6:49Domingão de ilusão

por Carlos Castelo

Zilá acordou mais tarde. A casa no subúrbio estava silenciosa, mas não por muito tempo. Com um movimento quase automático, ela alcançou o controle remoto e ligou a televisão, sintonizando no canal de sempre.
A voz estridente e familiar do risonho apresentador encheu o ambiente. “Bom fim de semana, Brasil!” gritou o animador, seu imenso sorriso ocupando toda a tela. Zilá sorriu de volta, como se cumprimentasse um velho amigo.
Era o ponto alto da semana. Por horas, ela ficaria grudada na TV, presenciando aquele riso farto conduzir uma série de quadros previsíveis, mas reconfortantes. Enquanto preparava o café, Zilá ouvia as piadas do apresentador, gargalhando mesmo já sabendo o final delas.
O programa avançava com sua conhecida fórmula. Calouros desafinados cantavam, sendo ora zombados, ora elogiados. Famílias em dificuldades recebiam prêmios em meio a lágrimas e abraços efusivos.
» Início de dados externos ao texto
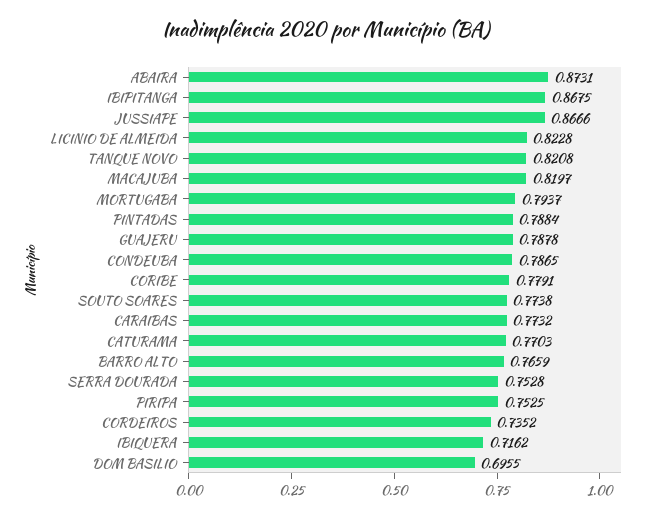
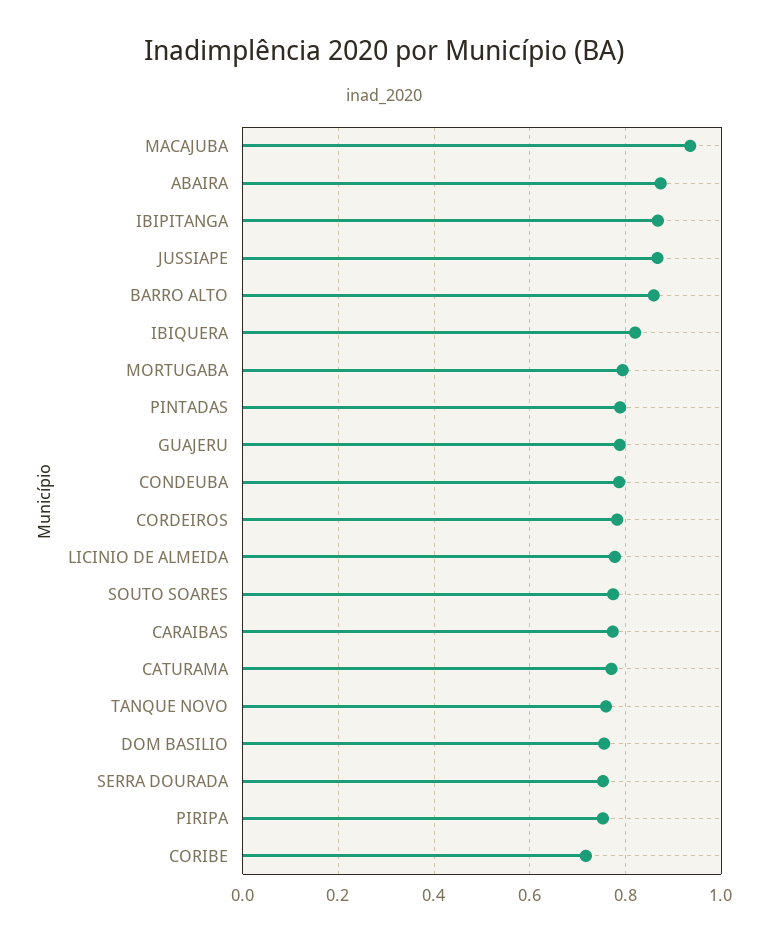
LICINIO DE ALMEIDA: 0.8228 -> 0.78
TANQUE NOVO: 0.8208 -> 0.76
MACAJUBA: 0.8197 -> 0.94
CORIBE: 0.7791 -> 0.72
BARRO ALTO: 0.7659 -> 0.86
CORDEIROS: 0.7352 -> 0.78
IBIQUERA: 0.7162 -> 0.82
DOM BASILIO: 0.6955 -> 0.76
Subcelebridades promoviam seus novos trabalhos em entrevistas ocas.
Zilá assistia a tudo, absorta. Quando o apresentador anunciou: agora, vamos ao nosso quadro ‘Gincana da Vergonha Alheia!’, Zilá se ajeitou na cadeira, excitada. Era seu momento favorito, onde participantes faziam coisas ridículas em troca de dinheiro.
Entre uma atração e outra, comerciais vendiam produtos que Zilá não podia comprar, mas que a faziam sonhar com uma vida diferente. Ela fazia anotações mentais: um dia teria aquele carro, aquele celular, aquelas roupas de marca.
As horas passaram voando. Quando o programa acabou, já era noite. Zilá se sentiu vazia. Mas se consolou sabendo que, no próximo domingo, o animador estaria lá de novo, com seu sorrisão e as promessas de diversão e emotividade.
Na manhã seguinte, Zilá acordou com o despertador tocando bem cedinho. Era hora de voltar ao trabalho. Enquanto se arrumava apressada, pensava em como o tempo demorava a passar até o outro final de semana, quando poderia escapar para o mundo colorido e ruidoso do programa de auditório
Enquanto Zilá se perdia em seus pensamentos, o ônibus passava por ruas esburacadas, prédios pichados e decadentes. Sua mente estava ocupada demais repassando os momentos hilários da atração, as fofocas sobre famosos, os prêmios que poderia ganhar se pagasse o carnê em dia. As preocupações com o aumento do aluguel, a falta de medicamentos no postinho e a violência no bairro pareciam distantes. Para Zilá, os dilemas podiam esperar um pouco mais – afinal, o que poderia ela fazer a respeito? Só se lamentar.